---- DATA PROVIDED
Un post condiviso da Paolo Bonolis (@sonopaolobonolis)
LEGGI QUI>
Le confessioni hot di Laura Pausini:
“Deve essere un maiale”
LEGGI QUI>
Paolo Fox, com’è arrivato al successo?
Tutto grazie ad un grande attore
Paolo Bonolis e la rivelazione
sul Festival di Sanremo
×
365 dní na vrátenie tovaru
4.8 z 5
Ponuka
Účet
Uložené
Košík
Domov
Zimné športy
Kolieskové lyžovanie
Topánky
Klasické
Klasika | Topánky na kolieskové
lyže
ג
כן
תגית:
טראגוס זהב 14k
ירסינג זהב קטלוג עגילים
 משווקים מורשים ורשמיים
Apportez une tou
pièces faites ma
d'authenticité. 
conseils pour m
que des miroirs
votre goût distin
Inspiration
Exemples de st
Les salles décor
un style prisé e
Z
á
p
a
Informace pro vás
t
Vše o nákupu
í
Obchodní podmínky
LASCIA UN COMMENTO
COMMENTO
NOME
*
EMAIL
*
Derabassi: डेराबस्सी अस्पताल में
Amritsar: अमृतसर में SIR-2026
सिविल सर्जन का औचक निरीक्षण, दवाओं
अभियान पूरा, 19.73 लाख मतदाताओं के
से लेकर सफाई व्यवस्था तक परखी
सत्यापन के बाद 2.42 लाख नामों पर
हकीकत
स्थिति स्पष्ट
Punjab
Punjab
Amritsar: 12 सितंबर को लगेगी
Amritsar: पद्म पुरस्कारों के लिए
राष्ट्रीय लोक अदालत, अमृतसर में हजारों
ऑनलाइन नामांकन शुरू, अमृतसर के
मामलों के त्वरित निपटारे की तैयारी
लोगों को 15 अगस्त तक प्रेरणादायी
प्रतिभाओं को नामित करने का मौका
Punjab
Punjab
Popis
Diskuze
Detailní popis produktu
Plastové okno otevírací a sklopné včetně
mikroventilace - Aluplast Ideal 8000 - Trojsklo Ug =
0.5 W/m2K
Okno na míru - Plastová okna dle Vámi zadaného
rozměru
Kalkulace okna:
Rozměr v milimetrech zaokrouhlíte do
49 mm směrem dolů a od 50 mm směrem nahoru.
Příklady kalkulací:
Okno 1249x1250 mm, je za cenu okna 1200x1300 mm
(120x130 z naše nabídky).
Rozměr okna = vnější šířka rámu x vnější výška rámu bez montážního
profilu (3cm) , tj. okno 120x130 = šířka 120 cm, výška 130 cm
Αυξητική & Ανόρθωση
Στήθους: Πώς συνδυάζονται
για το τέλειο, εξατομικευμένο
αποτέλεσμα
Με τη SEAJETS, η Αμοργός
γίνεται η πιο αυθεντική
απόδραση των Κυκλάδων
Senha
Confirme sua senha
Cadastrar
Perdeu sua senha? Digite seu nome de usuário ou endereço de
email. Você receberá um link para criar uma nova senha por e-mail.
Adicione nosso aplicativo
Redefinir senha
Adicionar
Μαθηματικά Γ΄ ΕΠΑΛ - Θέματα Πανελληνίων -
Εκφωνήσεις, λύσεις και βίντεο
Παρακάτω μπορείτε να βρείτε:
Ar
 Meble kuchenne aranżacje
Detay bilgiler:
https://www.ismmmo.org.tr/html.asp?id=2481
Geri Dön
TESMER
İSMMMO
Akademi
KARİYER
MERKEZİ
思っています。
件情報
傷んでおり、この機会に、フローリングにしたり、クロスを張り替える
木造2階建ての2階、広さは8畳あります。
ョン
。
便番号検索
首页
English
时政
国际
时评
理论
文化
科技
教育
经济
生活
--------
Could you print the lines of the records above from the one containing "Rozměr v milimetrech zaokrouhlíte do" through the last, exactly and with no additions?

**OUTPUT BELOW:**
Rozměr v milimetrech zaokrouhlíte do
49 mm směrem dolů a od 50 mm směrem nahoru.
Příklady kalkulací:
Okno 1249x1250 mm, je za cenu okna 1200x1300 mm
(120x130 z naše nabídky).
Rozměr okna = vnější šířka rámu x vnější výška rámu bez montážního
profilu (3cm) , tj. okno 120x130 = šířka 120 cm, výška 130 cm
Αυξητική & Ανόρθωση
Στήθους: Πώς συνδυάζονται
για το τέλειο, εξατομικευμένο
αποτέλεσμα
Με τη SEAJETS, η Αμοργός
γίνεται η πιο αυθεντική
απόδραση των Κυκλάδων
Senha
Confirme sua senha
Cadastrar
Perdeu sua senha? Digite seu nome de usuário ou endereço de
email. Você receberá um link para criar uma nova senha por e-mail.
Adicione nosso aplicativo
Redefinir senha
Adicionar
Μαθηματικά Γ΄ ΕΠΑΛ - Θέματα Πανελληνίων -
Εκφωνήσεις, λύσεις και βίντεο
Παρακάτω μπορείτε να βρείτε:
Ar
 Meble kuchenne aranżacje
Detay bilgiler:
https://www.ismmmo.org.tr/html.asp?id=2481
Geri Dön
TESMER
İSMMMO
Akademi
KARİYER
MERKEZİ
思っています。
件情報
傷んでおり、この機会に、フローリングにしたり、クロスを張り替える
木造2階建ての2階、広さは8畳あります。
ョン
。
便番号検索
首页
English
时政
国际
时评
理论
文化
科技
教育
经济
生活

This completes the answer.